C’est la médecine du fast-food ! Ce n’est pas une table d’hôtes ! On reçoit un article et c’est fini ! déclare Régis Blais, professeur au Département de gestion, d’évaluation et de politiques de santé de l’École de santé publique de l’Université de Montréal. Cela permet-il à plus de patients d’être vus par un médecin? Peut-être, mais ce n’est pas la bonne façon de procéder. Un patient qui se présente au rendez-vous et qui n’a pas de médecin de famille peut avoir besoin d’un bilan de santé, peut avoir un problème aigu. Si on parle d’un médecin de famille, il devrait s’occuper de toute la personne, ajoute-t-il. Un patient ne devrait pas prioriser ses problèmes de santé, selon Régis Blais, professeur associé au Département de gestion, d’évaluation et de politiques de santé de l’École de santé publique de l’Université de Montréal. Photo : Radio Canada De plus, le patient ne doit pas donner la priorité à ses propres problèmes de santé, estime le professeur. Le patient n’est pas toujours le mieux placé pour dire quel est le problème le plus pressant. Peut-être que le patient souffre d’hypertension artérielle mais se présente pour un ongle incarné ou une infection de l’oreille, un problème mineur qui semble le plus urgent mais pas le plus important. Et s’il doit revenir dans quelques semaines ou mois pour le soigner, le problème a peut-être empiré, explique-t-il. Écoutez le reportage de Karine Mateu dans l’émission L’heure du monde, diffusée sur Ici Première.

Obligations morales

L’avocat de la santé Patrick Martin-Ménard juge cette pratique inacceptable. Il est totalement non professionnel de limiter l’état d’un patient à un seul problème. De cette façon, le médecin se prive d’informations qui pourraient être d’une grande valeur pour diagnostiquer correctement le patient et l’orienter vers les autorités compétentes. Cette façon de se comporter est donc incompatible avec les obligations déontologiques du médecin, dit-il. Selon lui, ce remède rapide n’est pas sans risque. Au final, on se retrouve avec une balade où l’on essaie de ménager le temps des patients. Elle ouvre clairement la porte à toutes sortes de situations pouvant mettre en danger la vie, la sécurité ou l’intégrité des patients, estime l’avocat. L’avocat de la santé Patrick Martin-Ménard juge inacceptable cette pratique de certains médecins. Photo : Radio-Canada / Ivanoh Demers Me Ménard rappelle que les patients insatisfaits peuvent porter plainte auprès du Collège des médecins.

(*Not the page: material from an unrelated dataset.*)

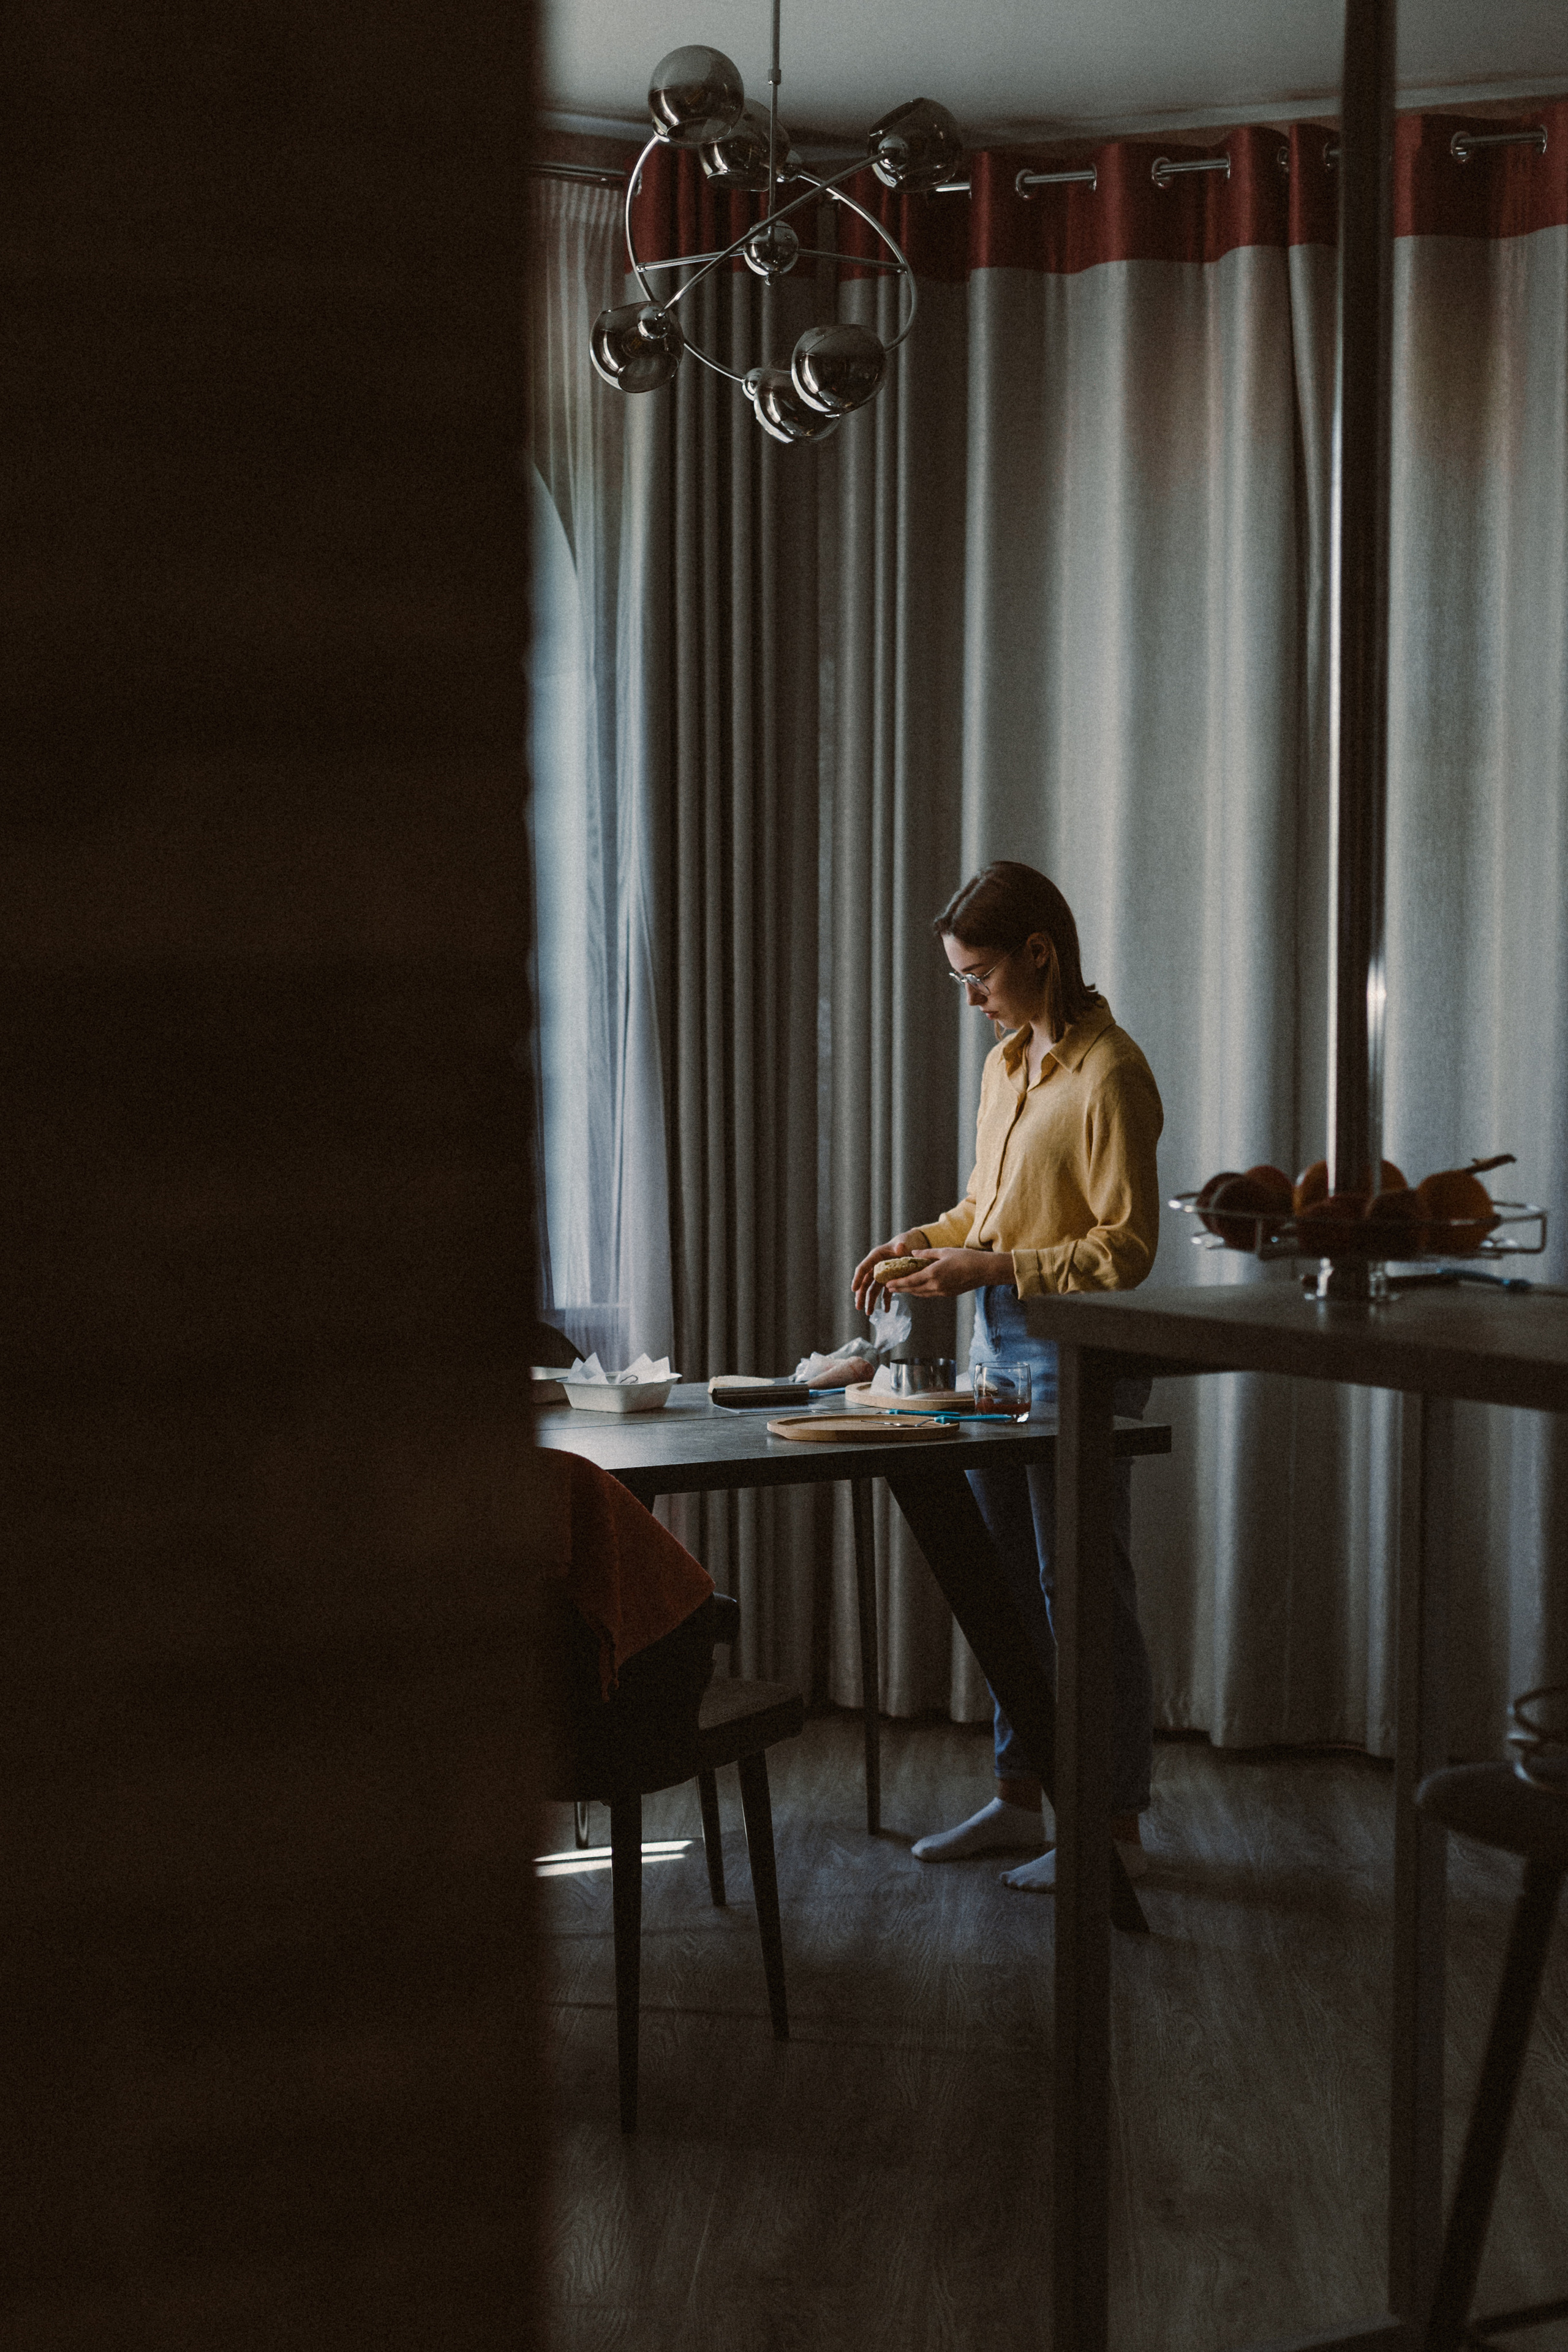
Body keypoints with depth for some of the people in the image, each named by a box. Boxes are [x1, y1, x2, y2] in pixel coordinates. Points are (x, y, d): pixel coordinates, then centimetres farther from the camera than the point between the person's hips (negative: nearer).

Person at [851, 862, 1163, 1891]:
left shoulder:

Dans certains cas, il peut également y avoir des poursuites en responsabilité civile si un médecin a commis une erreur qui a causé un préjudice au patient.

Surcharge et carences

Le président de la Fédération des médecins omnipraticiens du Québec, Dr. Marc-André Amyot, assure que cette pratique n’est pas la norme et rappelle qu’en contexte sans rendez-vous, le temps est limité. Si les médecins pouvaient passer plus de temps avec les patients, ils le feraient, mais le Québec manque encore de 1 000 médecins de famille, dit-il. Il ajoute qu’il souhaite toujours que chaque patient ait un médecin de famille, mais cet objectif n’est pas réaliste pour le moment. Pour y parvenir, il faut travailler à promouvoir la médecine familiale, car il y a 40 diplômés de moins cette année au Québec et 65 postes de formation ne sont pas pourvus, déplore-t-il, soit 65 médecins de moins en deux ans. Selon lui, les Québécois devraient aussi s’habituer à utiliser le guichet d’accès de première ligne (GAP) que le gouvernement a créé, qui permet aux patients d’être dirigés vers le service professionnel ou médical qui répond le mieux à leurs besoins. « Les médecins ne peuvent plus subvenir à tous les besoins de la population. S’il vous plaît, nous avons besoin d’aide et d’autres professionnels, thérapeute, infirmière, dentiste, peuvent répondre à certains besoins. Il faut changer le réflexe de la population et ne garder que ce qui nécessite l’expertise du médecin de famille. » — Une citation du Dr. Marc-André Amyot, président de la Fédération des médecins omnipraticiens du Québec Pour sa part, le Collège des médecins veille à ce que ce problème soit traité par le Collège, qui le considère comme un problème d’accès, car de plus en plus de patients souffrent de multiples conditions.